= EXERCISE INSTRUCTIONS =
Each entry must be given again exactly; images do not belong in the copy.

= DATA IN THIS EXERCISE =

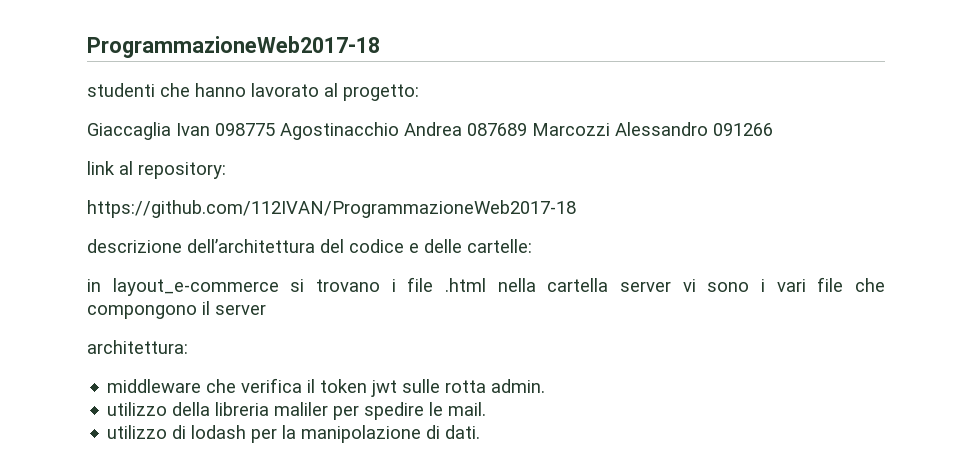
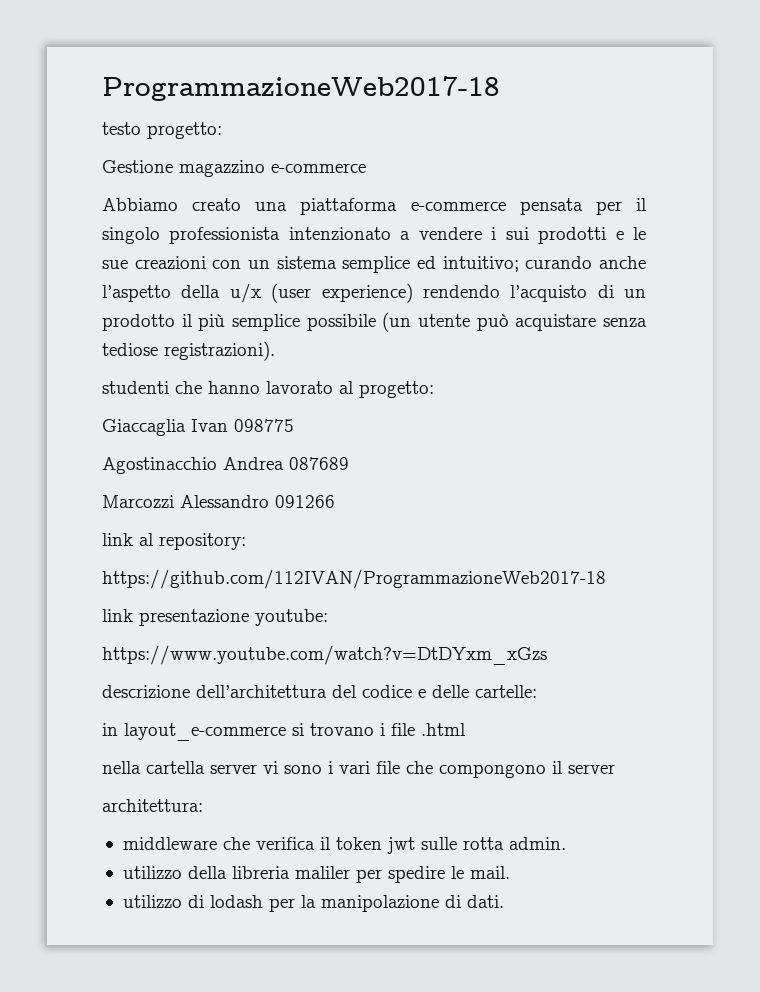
(380, 47) none -> [102,122,222,139] [102,160,366,177] [102,198,647,215] [102,227,647,244] [102,256,646,273] [102,283,646,303] [102,312,647,332] [102,341,275,361] // testo progetto: // Gestione magazzino e-commerce // Abbiamo creato una piattaforma e-commerce pensata per il singolo professionista intenzionato a vendere i sui prodotti e le sue creazioni con un sistema semplice ed intuitivo; curando anche l’aspetto della u/x (user experience) rendendo l’acquisto di un prodotto il più semplice possibile (un utente può acquistare senza tediose registrazioni).
(275, 129) none -> (294, 425) //
(527, 129) none -> (349, 463) //
(576, 209) none -> [102,609,328,626] [102,645,547,665] // link presentazione youtube: // https://www.youtube.com/watch?v=DtDYxm_xGzs
(487, 285) none -> (466, 729) //

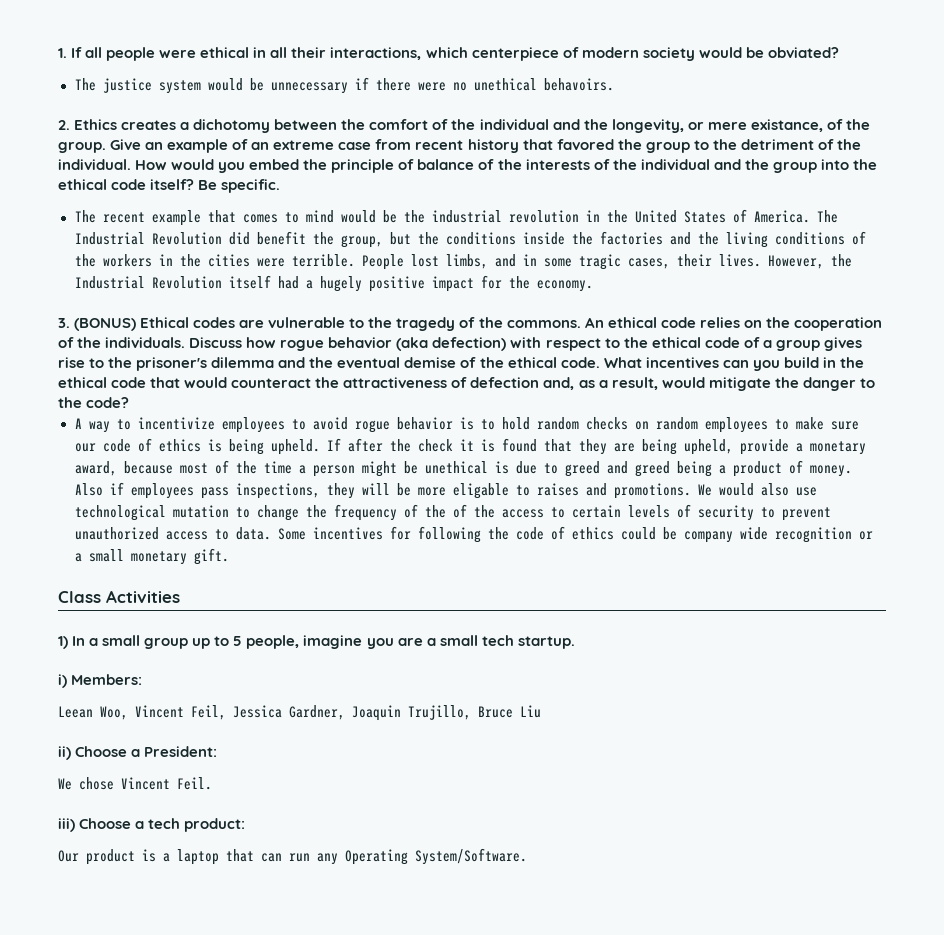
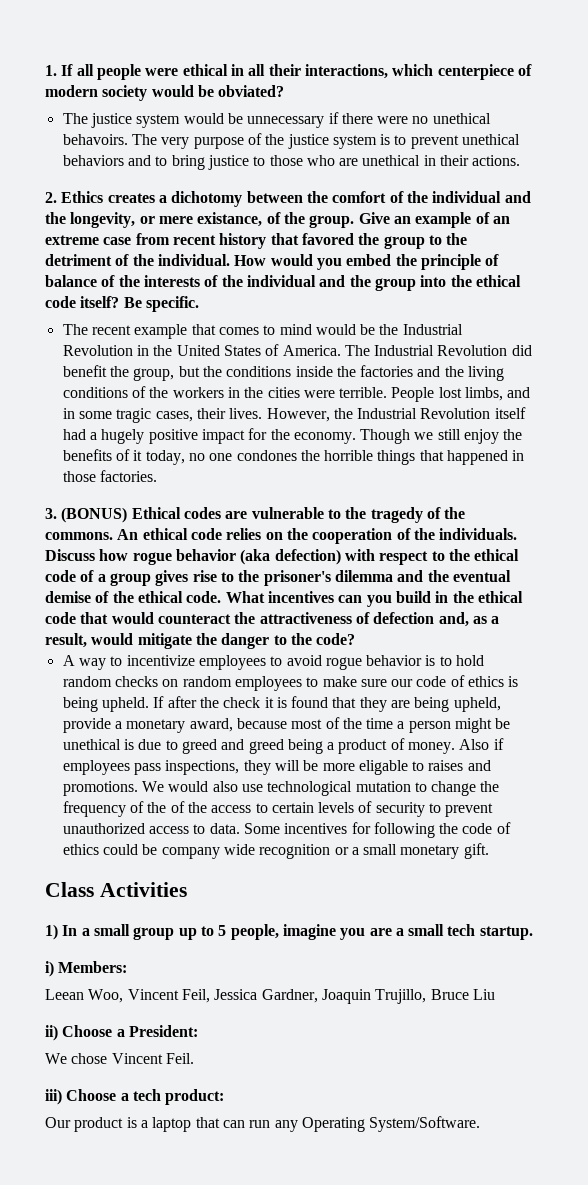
(614, 84) none -> [131,133,521,149] [62,155,521,170] The very purpose of the justice system is to prevent unethical behaviors and to bring justice to those who are unethical in their actions.
[431,210,579,223] industrial revolution -> [402,324,463,335] [62,345,133,356] Industrial Revolution
(593, 286) none -> [360,429,523,444] [62,449,525,465] [62,470,157,482] Though we still enjoy the benefits of it today, no one condones the horrible things that happened in those factories.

= SOLUTION FOR THIS EXERCISE =
(380, 47) none -> [102,122,222,139] [102,160,366,177] [102,198,647,215] [102,227,647,244] [102,256,646,273] [102,283,646,303] [102,312,647,332] [102,341,275,361] // testo progetto: // Gestione magazzino e-commerce // Abbiamo creato una piattaforma e-commerce pensata per il singolo professionista intenzionato a vendere i sui prodotti e le sue creazioni con un sistema semplice ed intuitivo; curando anche l’aspetto della u/x (user experience) rendendo l’acquisto di un prodotto il più semplice possibile (un utente può acquistare senza tediose registrazioni).
(275, 129) none -> (294, 425) //
(527, 129) none -> (349, 463) //
(576, 209) none -> [102,609,328,626] [102,645,547,665] // link presentazione youtube: // https://www.youtube.com/watch?v=DtDYxm_xGzs
(487, 285) none -> (466, 729) //

(614, 84) none -> [131,133,521,149] [62,155,521,170] The very purpose of the justice system is to prevent unethical behaviors and to bring justice to those who are unethical in their actions.
[431,210,579,223] industrial revolution -> [402,324,463,335] [62,345,133,356] Industrial Revolution
(593, 286) none -> [360,429,523,444] [62,449,525,465] [62,470,157,482] Though we still enjoy the benefits of it today, no one condones the horrible things that happened in those factories.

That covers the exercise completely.